1
Cumhurbaşkanı Recep Tayyip Erdoğan, France 24 kanalına verdiği röportajda “13 maddelik yaptırım bir devleti, devlet olmaktan çıkarma yaptırımıdır. Katar bir devlettir. Asla kabul edilmez” dedi.
Cumhurbaşkanı Recep Tayyip Erdoğan, France 24 kanalına konuştu. Cumhurbaşkanı Erdoğan, G20’ye ev sahipliği yapacak Hamburg’da hoş karşılanmadığına ilişkin soruya, “Bu yaklaşım tarzlarını uluslararası siyasette özellikle de özgürlüklerle noktasında gelişen demokrasi noktasında çok çok üzücü buluyorum. Zira Türkiye Cumhuriyeti’nin yüzde 52 ile halkı tarafından seçilmiş bir Cumhurbaşkanının Almanya’daki Türk soydaşlarıyla bir araya gelmesini engelleme, onlarla bir sohbette bulunmasını engellememek, ona fırsat vermemek Almanya’nın ne kadar özgürlükçü olduğunu göstermesi bakımından çok önemli” dedi.

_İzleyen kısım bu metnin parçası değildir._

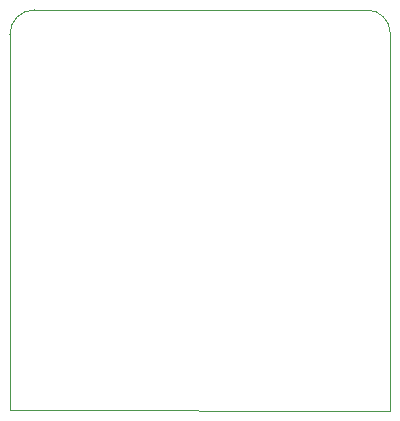
<source format=gbr>
%TF.GenerationSoftware,KiCad,Pcbnew,(5.1.6)-1*%
%TF.CreationDate,2020-11-24T16:57:48+08:00*%
%TF.ProjectId,BCG_mini_c8t6,4243475f-6d69-46e6-995f-633874362e6b,rev?*%
%TF.SameCoordinates,Original*%
%TF.FileFunction,Profile,NP*%
%FSLAX46Y46*%
G04 Gerber Fmt 4.6, Leading zero omitted, Abs format (unit mm)*
G04 Created by KiCad (PCBNEW (5.1.6)-1) date 2020-11-24 16:57:48*
%MOMM*%
%LPD*%
G01*
G04 APERTURE LIST*
%TA.AperFunction,Profile*%
%ADD10C,0.050000*%
%TD*%
G04 APERTURE END LIST*
D10*
X120091200Y-89611200D02*
X120091200Y-121412000D01*
X120091200Y-89611200D02*
G75*
G02*
X122174000Y-87528400I2082800J0D01*
G01*
X150317200Y-87528400D02*
G75*
G02*
X152298400Y-89509600I0J-1981200D01*
G01*
X152298400Y-121462800D02*
X120091200Y-121412000D01*
X152298400Y-89509600D02*
X152298400Y-121462800D01*
X122174000Y-87528400D02*
X150317200Y-87528400D01*
M02*

</source>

Cumhurbaşkanı Erdoğan, sadece bununla kalınmadığını belirterek, “Almanya’da başbakanlık önünde açılan bir pankart var. Bu pankartın arkasında bir otomobil. ‘Bu aracı kazanmak istiyorsanız. Bu diktatörleri öldürün.’ Kimdir o diktatörler: ‘Erdoğan, Putin ve Suudi Arabistan Kralı Selman’ Bunlar orada sergilenirken Alman polisi de orada. Alman polisinin gözlerinin önünde böyle bir suça teşvik, şiddete teşvik yapılıyor. Buna ne yazık ki Alman makamları ses çıkarmıyor. Böyle bir şeyi demokrasi ile bağdaştırmıyoruz” ifadelerini kullandı.
Erdoğan, açıklamasını şu şekilde sürdürdü: “Bunlara rağmen G20’ye gideceğim. Bunu da G20’de dile getireceğim. Çünkü G20 bunlar için var. G20 dünyanın ekonomide yüzde 80’ini temsil eden bir oluşum. Hele hele gündeminde terörle mücadelenin de olduğu mülteci sorunlarının olduğu böyle bir G20 öncesinde bu tür kampanyaların Almanya’da yapılıyor olması düşündürücüdür, üzücüdür. Kaldı ki Türkiye’nin Almanya’da 3 milyon vatandaşı var. Bunların içerisinde yaklaşık bir buçuk milyonu çifte vatandaş. Burada Alman makamlarının çok daha dikkatli olması gerekir diye düşüyorum” “Böyle bir faşizan uygulamaya Alman makamlarının fırsat vermemesi lazım”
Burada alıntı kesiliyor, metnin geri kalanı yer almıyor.